Figure 4: Four Scoped Projects
Figure 4: Four Scoped Projects

At the same time, the plant could start two new Green Belt projects that would focus on increasing the life of the cutterhead and improving the changeover process that is laden with variation and waste. Tim asked, “Thomas, you used to be a Black Belt who worked on tray jams. What do you think about this approach?” Thomas replied, “Interesting. We break down this massive problem into smaller projects. Tim, we always need good projects for our Green Belts and our Green Belts always need help from a Black Belt. They usually end up coming to me all the time for help. In this case, we can approach this as a team with Mike taking the lead on it. We may actually get some momentum against this problem for a change.”

Mike jumped in, “Momentum is right. Otherwise, it’s going to take years for one project to tackle all of this.” Tim interrupted, “And you don’t have years to finish your first project. That would be a bad reflection on both of us and this plant.” Thomas then asked, “But, what about the cooling section? I remember everyone telling me how much the cooling section causes tray jams, but that is a hard one to prove because there is so much noise in the process.”

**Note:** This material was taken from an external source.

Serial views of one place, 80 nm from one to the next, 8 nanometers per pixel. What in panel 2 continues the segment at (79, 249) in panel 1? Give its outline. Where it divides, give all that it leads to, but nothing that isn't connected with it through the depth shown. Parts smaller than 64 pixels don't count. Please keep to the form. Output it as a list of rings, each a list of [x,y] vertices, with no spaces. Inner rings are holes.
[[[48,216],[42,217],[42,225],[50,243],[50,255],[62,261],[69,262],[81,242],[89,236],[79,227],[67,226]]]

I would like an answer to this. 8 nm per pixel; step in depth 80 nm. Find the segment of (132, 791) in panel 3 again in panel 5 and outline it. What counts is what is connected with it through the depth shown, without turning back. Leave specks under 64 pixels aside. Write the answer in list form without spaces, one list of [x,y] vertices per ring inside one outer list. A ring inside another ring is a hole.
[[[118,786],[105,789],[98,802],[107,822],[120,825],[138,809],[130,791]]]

Mike answered, “I have it listed as a future Black Belt project. I was hoping to get through more of my training and see what these other projects can accomplish first before I tackle that one.” Thomas then agreed, “That makes sense. I bet your project and these other two Green Belt projects can clear the noise out of the process to the point where we could start seeing clearer signals from the effect of sheet temperature on tray jams.”

Defining Scope Is Critical

Mike’s story shows a critical approach to defining scope that many Green Belts and Black Belts neglect during Define. Project cycle time and success hinge upon an upfront understanding of the problem and of what a Belt is trying to accomplish. Mike was able to balance his scope, time and resources by using an affinity diagram. Using the affinity diagram in the Define phase enabled Mike to:

  1. Understand how broad a problem the project was trying to solve.
  2. Define the project’s scope into a manageable chunk that could be addressed within the allotted time and resources.
  3. Break down a large, complex problem into several smaller, manageable subsets. Once he established the scope of his project, Mike was able to separate the different problem areas into GB projects that would work alongside his BB project. He was also able to identify future projects that he could tackle after initial successes had reduced the noise in the current process.